The basic idea, like all the really great things in mathematics, is simple to the point of obviousness. Lay down any two intersecting lines on a plane. Without loss of generality, we may assume that the lines are at right angles to one another. … The whole plan will be laid out with respect to … the axes, which intersect in what is called the origin. …

Descartes did not revise geometry. He created it. (Bell, 1986, pp. 52–53).

Figure 23: A Three-Coordinate System

Descartes created the now-familiar three-coordinate Cartesian system we see in Figure 23. We shall use it to measure relevant biological attributes on our chosen axes and with suitable dimensions and scales of measure. They need only follow some basic principles.

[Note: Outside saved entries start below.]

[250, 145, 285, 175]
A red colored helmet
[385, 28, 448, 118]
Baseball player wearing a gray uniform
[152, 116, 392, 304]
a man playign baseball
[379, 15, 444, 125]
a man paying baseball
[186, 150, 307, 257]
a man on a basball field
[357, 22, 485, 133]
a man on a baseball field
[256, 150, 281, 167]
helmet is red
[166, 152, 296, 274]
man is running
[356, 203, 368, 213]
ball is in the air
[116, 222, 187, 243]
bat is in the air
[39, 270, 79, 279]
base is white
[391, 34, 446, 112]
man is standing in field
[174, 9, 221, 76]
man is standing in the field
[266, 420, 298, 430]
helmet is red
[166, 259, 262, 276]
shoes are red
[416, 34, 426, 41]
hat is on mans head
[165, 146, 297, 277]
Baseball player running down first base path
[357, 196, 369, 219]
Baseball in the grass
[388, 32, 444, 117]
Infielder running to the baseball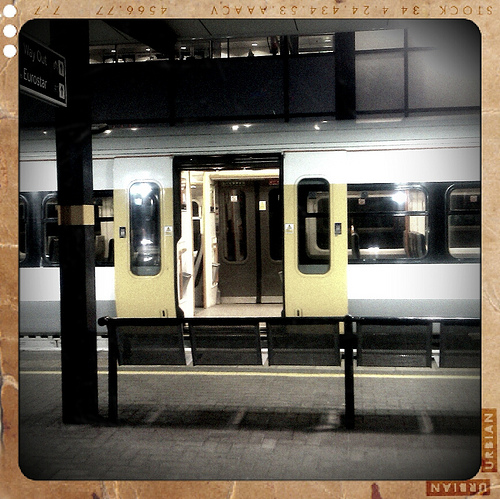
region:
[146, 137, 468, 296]
this is a train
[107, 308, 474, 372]
this is a bench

Each axis has an origin. If Galileo’s cart moves perpetually away from its origin along the y-axis of Figure 23, in the manner of his thought experiment, then (a) it is similarly constrained to some very specific movements—i.e. none—on the x- and z-axes; and (b) it suffers no acceleration in any plane.

The situation for the circulating disc depicted above it is very different. It may be constrained to not move at all up or down upon the z-axis, but something is clearly causing it to circulate constantly about that same z-origin. It is therefore moving constantly in the x-y plane. Using the terms introduced by Descartes, Galileo, and Newton, that disc suffers constant acceleration in both those x- and y- directions. It is most likely subject to some vector force such as a variant of the F = F1i + F2j suggested and where F1 and F2 are components of F along the x- and y-axes respectively, with i and j being the units to measure them, again respectively. The disc is certainly ready for our planimeter. No matter what those axes might physically signify, we can easily determine both the net distance around that circulation, and its total area. Two partial derivatives of the form ∂F1 /∂x and ∂F2 /∂y will exist. It does not matter what causes that circulation, we will have its full measure.

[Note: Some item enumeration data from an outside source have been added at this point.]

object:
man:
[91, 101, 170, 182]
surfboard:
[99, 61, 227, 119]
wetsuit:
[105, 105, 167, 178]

Figure 24: Towards Biological Gradients

But also … some force, whether a circulating one or not, accelerates Galileo’s cart so it travels through an arbitrary distance l from one location to another in Figure 24, then by the gradient theorem of the vector calculus, which is the gradient theorem of line integrals, we can directly relate the cart’s two terminal points. We compute a net gradient, ∇, for the journey. That gradient will be a direct reflection of whatever force or potential might have made it move. Any such gradient is the sum of the three partial derivatives with respect to each separate axis or direction. The movement along each axis for our journey of length l will be ∂l/∂x, ∂l/∂y, and ∂l/∂z. Any such movement is therefore in principle recoverable—i.e. we can get back to our original location—by the similar and converse movement indicated by that gradient. We get back to our original location or set of values by travelling specified distances in each of the x-, y- and z-directions: i.e. a little north-south, a little east-west, and a little up-down. But if the force causes a movement along say the x-axis, then no matter how much we may subsequently move on the y- and z-axes, it is impossible to recover our original values without some compensatory reverse journey, somehow, and at some time, in the x-direction. This will become very important very shortly when we try to measure the variations of biological populations … and the possible origins for species.